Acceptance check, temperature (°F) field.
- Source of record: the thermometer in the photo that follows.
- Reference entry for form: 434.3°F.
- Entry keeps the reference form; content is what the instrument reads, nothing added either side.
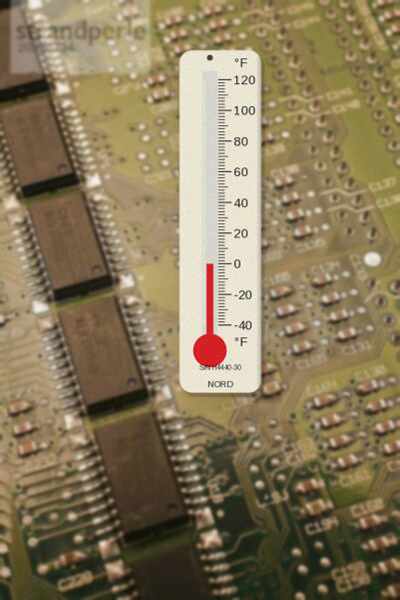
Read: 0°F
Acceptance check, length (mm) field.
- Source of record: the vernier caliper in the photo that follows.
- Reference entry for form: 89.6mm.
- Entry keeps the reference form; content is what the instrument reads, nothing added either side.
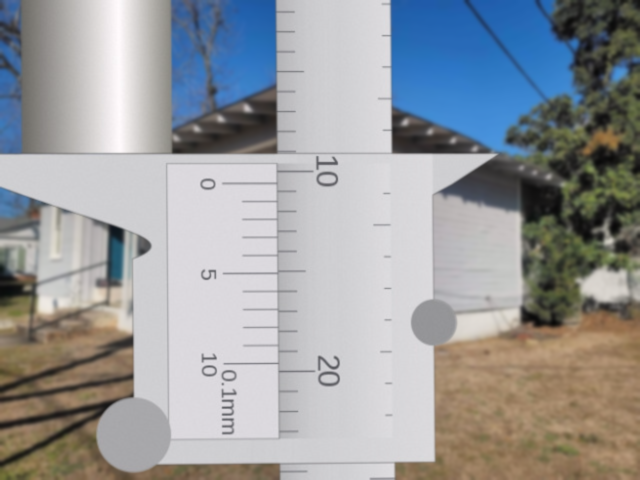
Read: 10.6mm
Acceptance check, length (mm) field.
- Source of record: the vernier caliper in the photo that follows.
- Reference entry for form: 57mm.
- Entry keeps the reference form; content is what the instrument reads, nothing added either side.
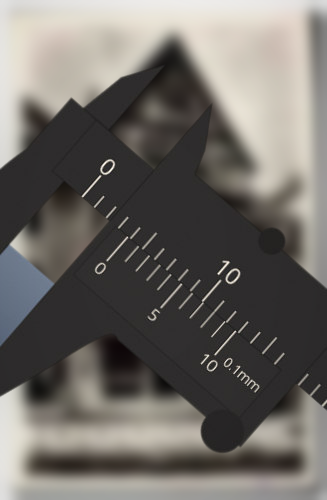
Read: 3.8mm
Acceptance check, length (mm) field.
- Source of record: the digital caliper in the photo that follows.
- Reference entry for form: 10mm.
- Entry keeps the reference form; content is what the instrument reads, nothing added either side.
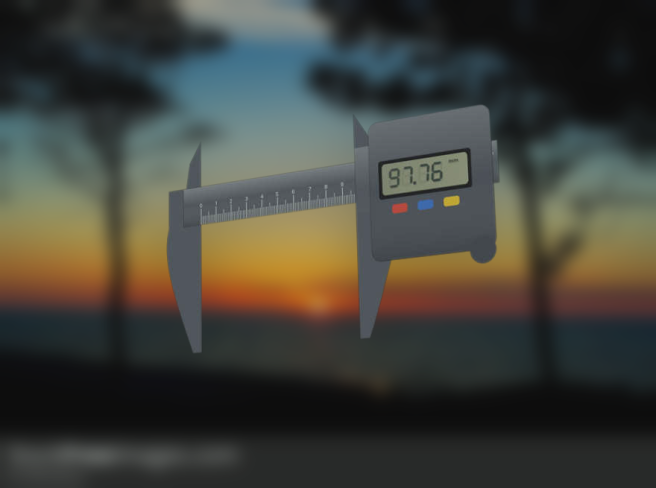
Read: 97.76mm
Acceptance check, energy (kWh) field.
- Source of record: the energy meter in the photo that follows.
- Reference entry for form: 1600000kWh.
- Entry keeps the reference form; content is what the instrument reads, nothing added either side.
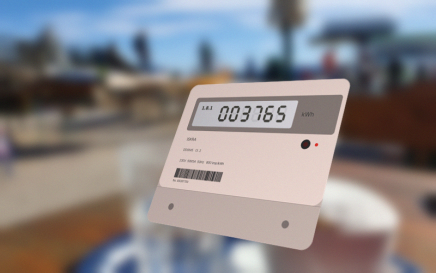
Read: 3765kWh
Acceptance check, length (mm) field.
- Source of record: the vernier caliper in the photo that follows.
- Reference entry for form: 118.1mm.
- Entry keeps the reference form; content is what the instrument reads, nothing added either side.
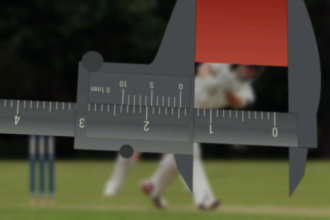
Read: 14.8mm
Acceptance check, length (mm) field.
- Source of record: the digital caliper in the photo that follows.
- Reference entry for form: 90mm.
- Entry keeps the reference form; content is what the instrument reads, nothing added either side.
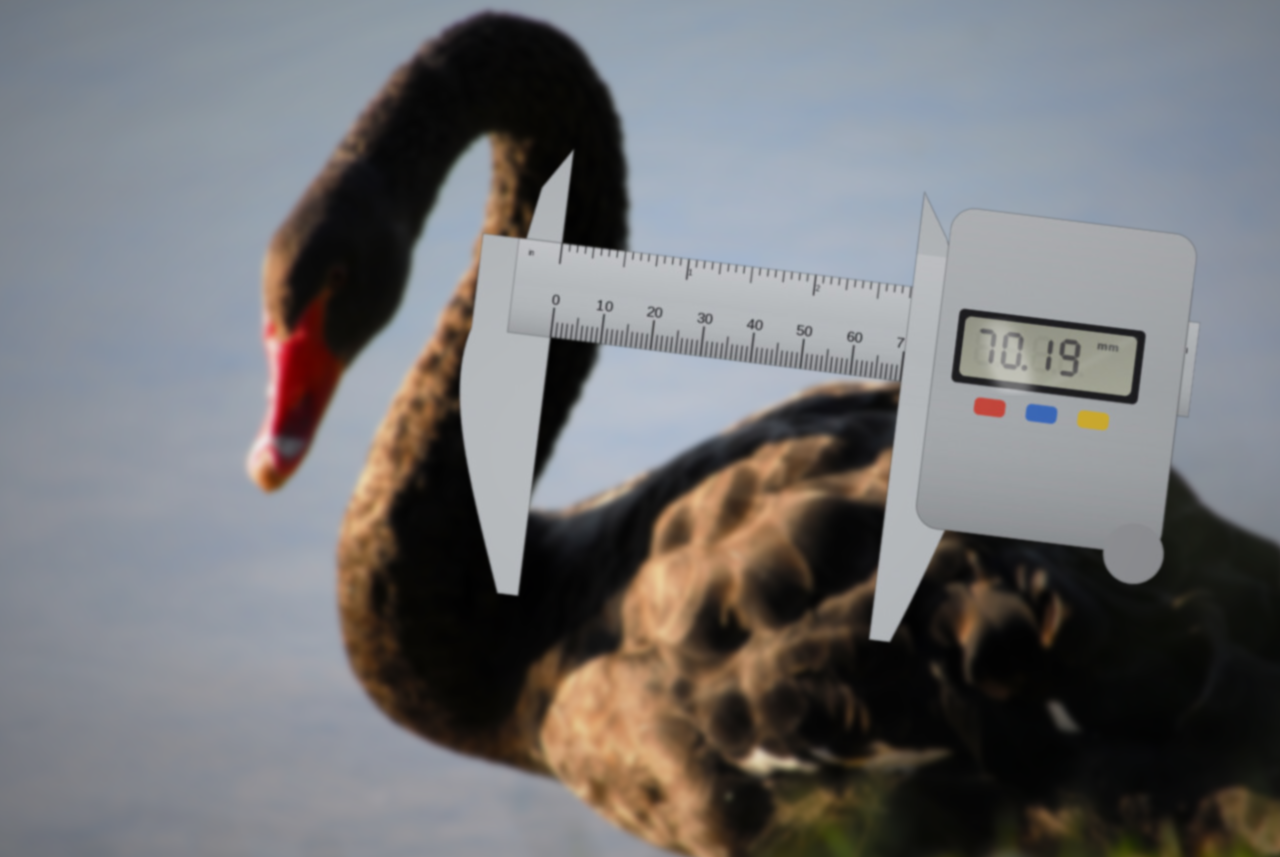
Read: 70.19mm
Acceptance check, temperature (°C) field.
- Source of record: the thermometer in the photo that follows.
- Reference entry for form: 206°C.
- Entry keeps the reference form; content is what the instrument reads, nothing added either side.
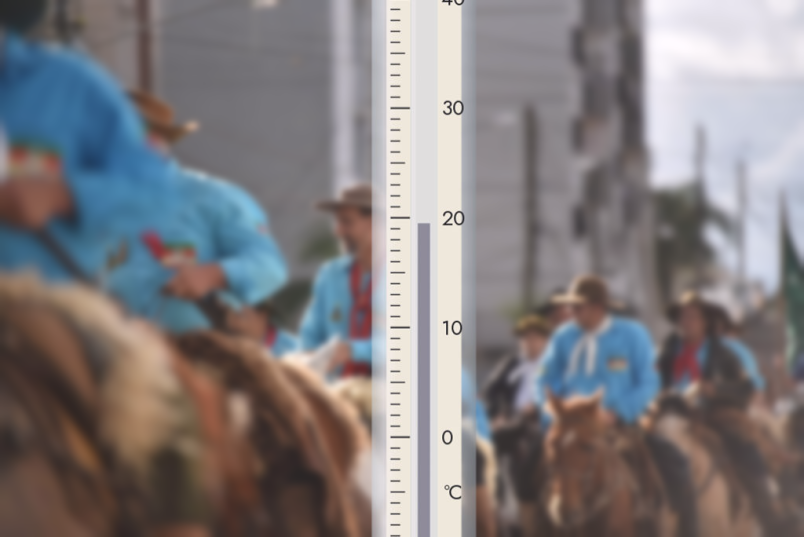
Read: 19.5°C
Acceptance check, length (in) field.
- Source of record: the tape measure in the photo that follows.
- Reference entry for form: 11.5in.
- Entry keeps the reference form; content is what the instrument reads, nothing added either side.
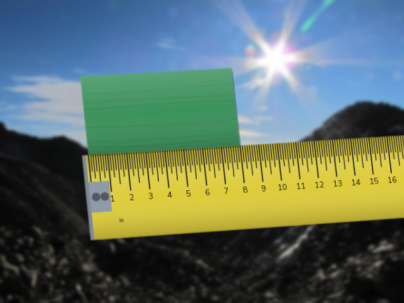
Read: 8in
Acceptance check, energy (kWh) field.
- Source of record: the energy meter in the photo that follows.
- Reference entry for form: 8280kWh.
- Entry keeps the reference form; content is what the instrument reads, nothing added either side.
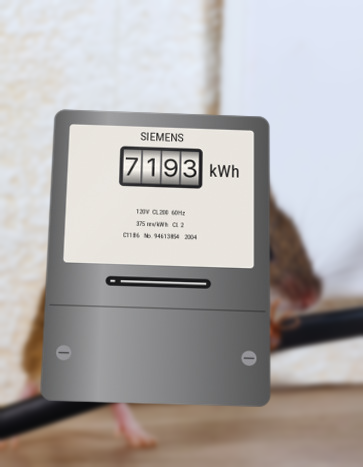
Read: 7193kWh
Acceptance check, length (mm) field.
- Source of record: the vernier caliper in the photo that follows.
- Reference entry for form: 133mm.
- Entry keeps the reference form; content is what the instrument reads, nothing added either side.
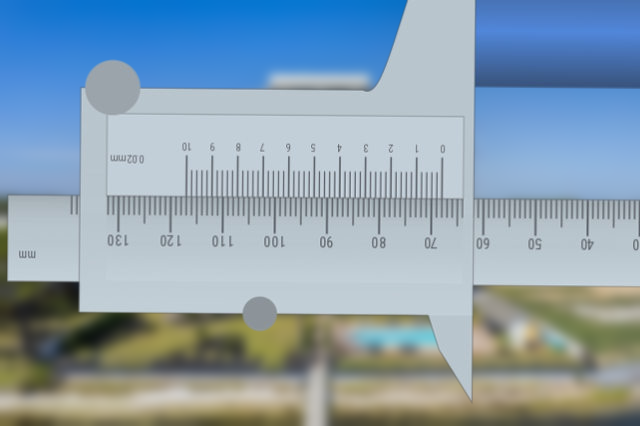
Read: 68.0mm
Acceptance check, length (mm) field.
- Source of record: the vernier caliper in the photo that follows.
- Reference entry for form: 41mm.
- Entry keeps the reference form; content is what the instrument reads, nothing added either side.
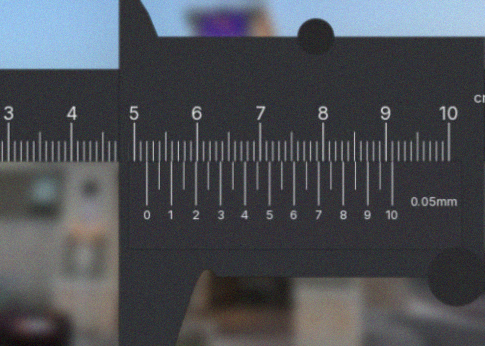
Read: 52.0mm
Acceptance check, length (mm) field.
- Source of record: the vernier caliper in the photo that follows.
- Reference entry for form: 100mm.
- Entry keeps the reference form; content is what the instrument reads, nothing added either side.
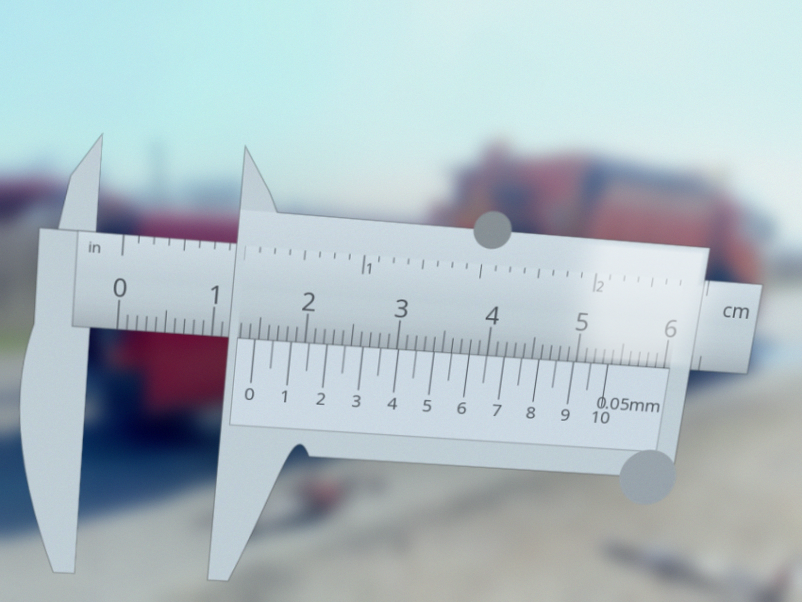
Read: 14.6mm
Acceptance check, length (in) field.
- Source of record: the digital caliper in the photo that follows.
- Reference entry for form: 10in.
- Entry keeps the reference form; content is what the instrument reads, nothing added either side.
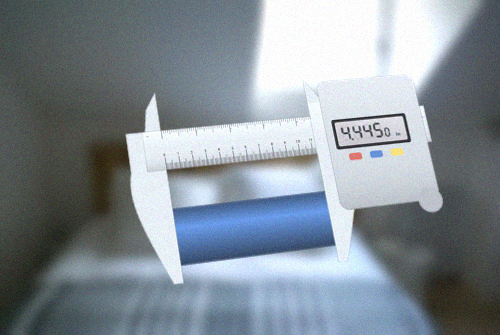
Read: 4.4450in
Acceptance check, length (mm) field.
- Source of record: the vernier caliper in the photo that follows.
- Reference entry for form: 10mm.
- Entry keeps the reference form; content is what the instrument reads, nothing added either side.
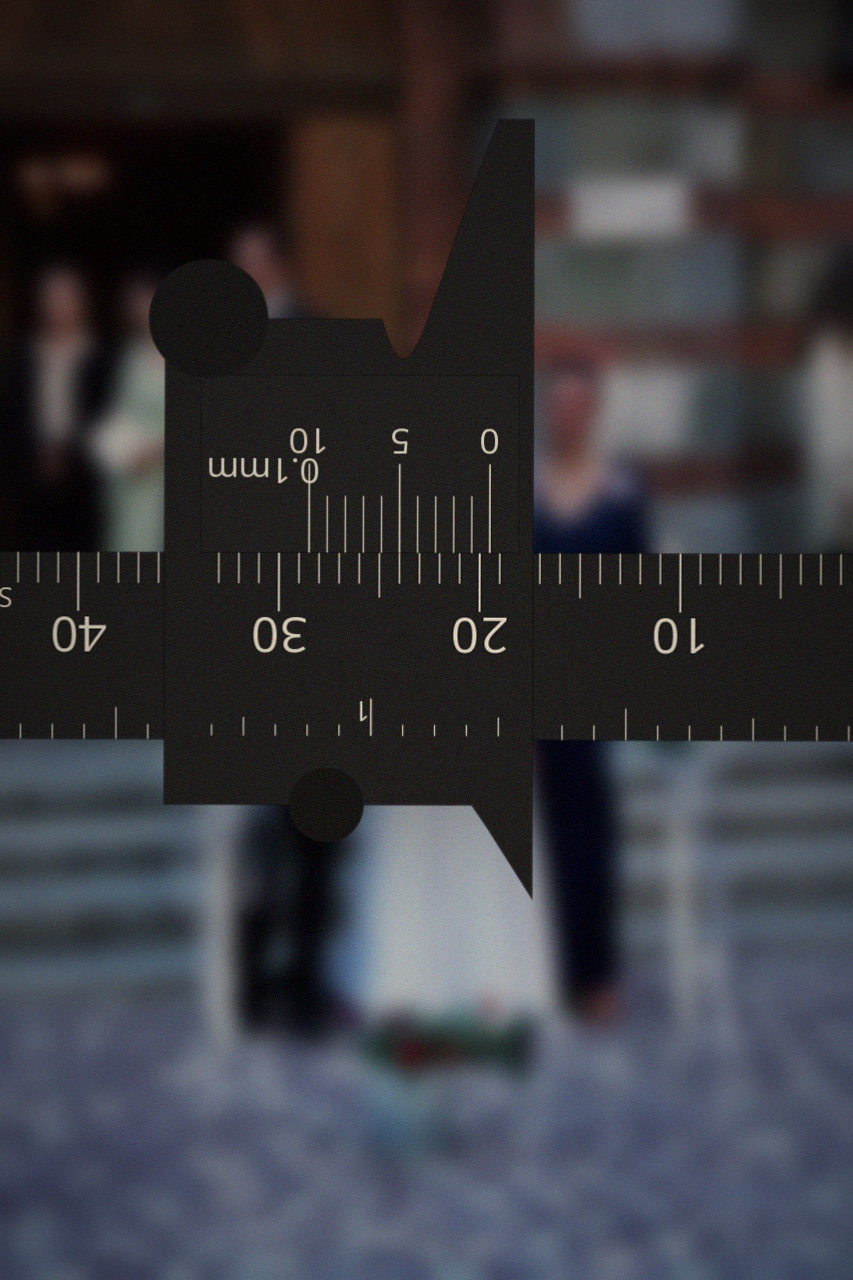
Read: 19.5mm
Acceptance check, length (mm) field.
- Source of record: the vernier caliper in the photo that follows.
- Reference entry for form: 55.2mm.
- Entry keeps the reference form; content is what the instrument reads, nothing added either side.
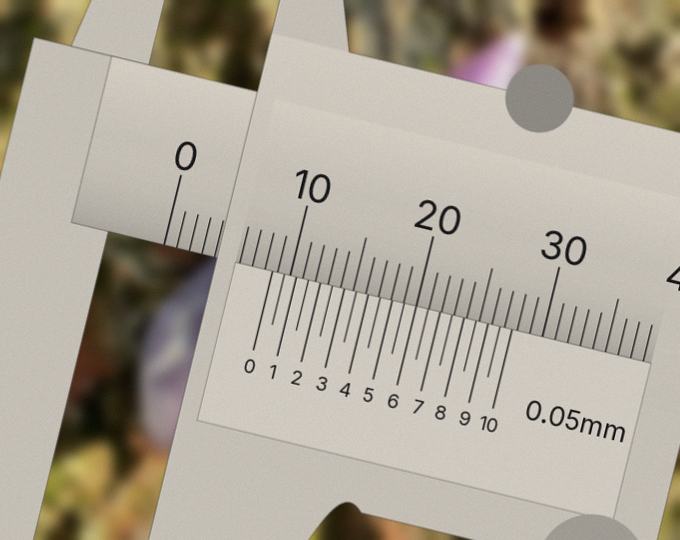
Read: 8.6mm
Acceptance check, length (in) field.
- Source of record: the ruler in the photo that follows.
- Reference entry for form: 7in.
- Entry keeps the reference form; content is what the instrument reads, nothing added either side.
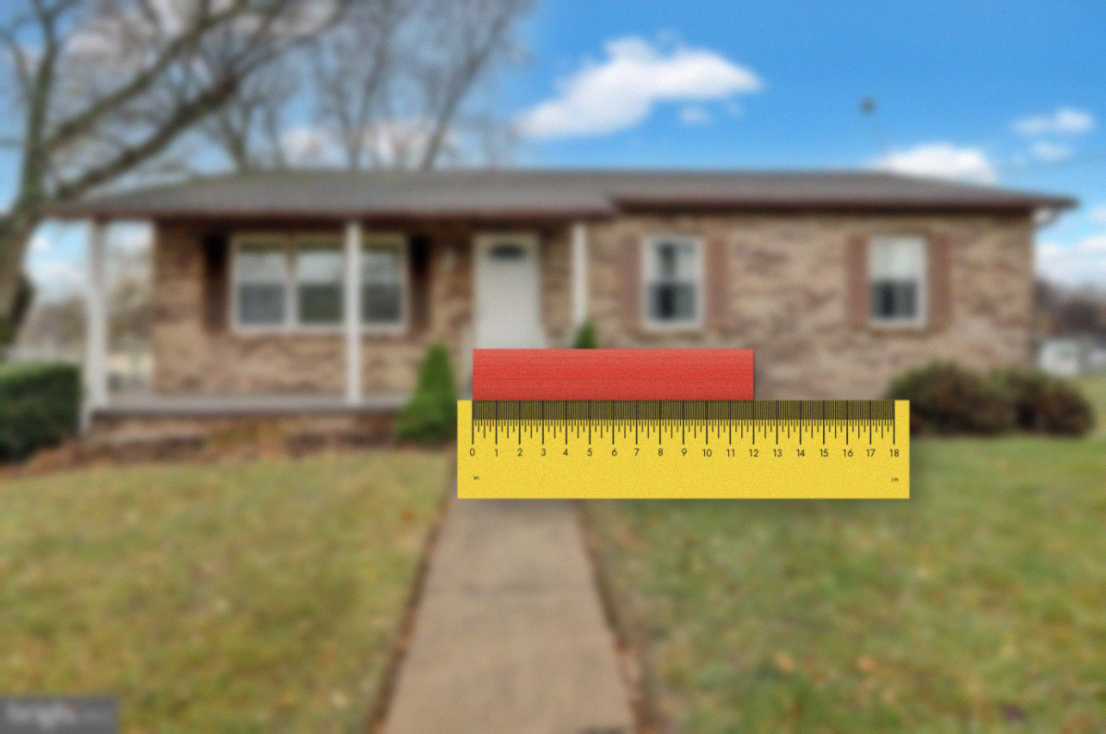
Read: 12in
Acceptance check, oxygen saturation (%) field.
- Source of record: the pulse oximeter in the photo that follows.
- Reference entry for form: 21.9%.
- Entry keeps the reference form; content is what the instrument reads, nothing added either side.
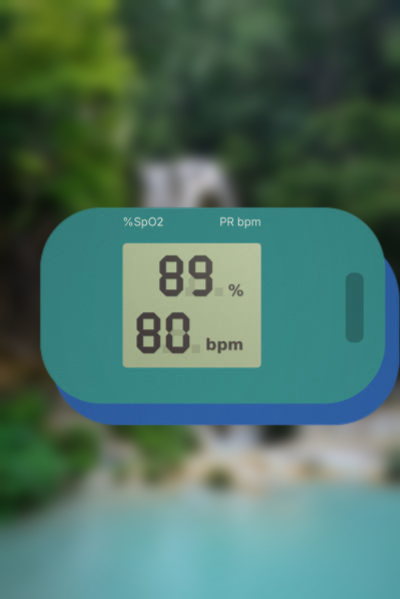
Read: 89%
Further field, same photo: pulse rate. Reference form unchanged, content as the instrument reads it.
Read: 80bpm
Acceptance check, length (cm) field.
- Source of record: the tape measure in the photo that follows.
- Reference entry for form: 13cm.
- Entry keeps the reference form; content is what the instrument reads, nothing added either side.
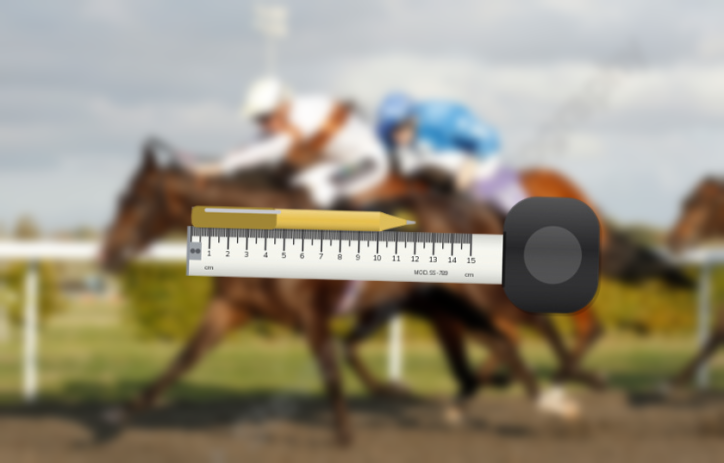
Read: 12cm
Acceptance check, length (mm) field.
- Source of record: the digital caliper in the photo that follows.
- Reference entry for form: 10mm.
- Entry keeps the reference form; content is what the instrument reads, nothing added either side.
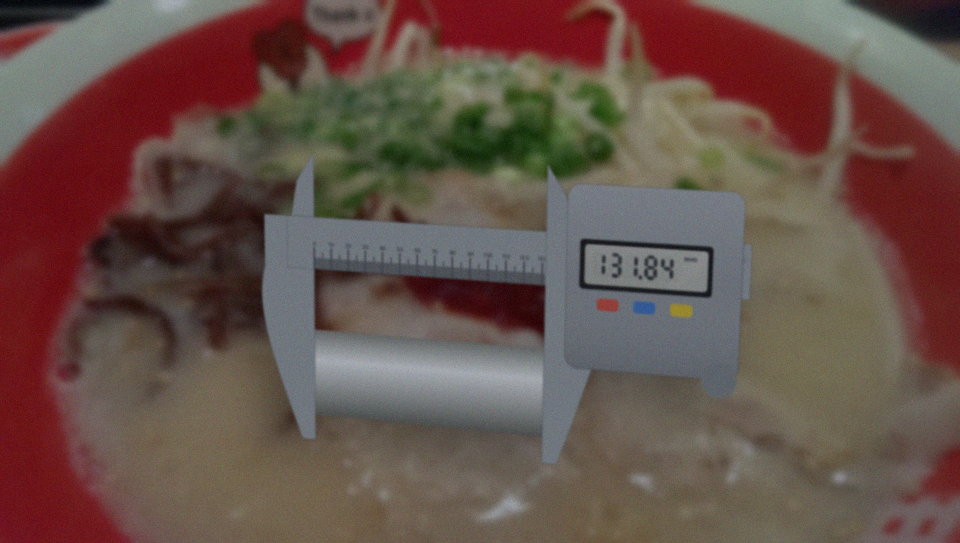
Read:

========================================================================

- **WHAT THIS TASK INVOLVES**
Locate each line in the records above that contains the word "pulse" and copy those lines out in full.

- **RESPONSE TO THE TASK**
- Source of record: the pulse oximeter in the photo that follows.
Further field, same photo: pulse rate. Reference form unchanged, content as the instrument reads it.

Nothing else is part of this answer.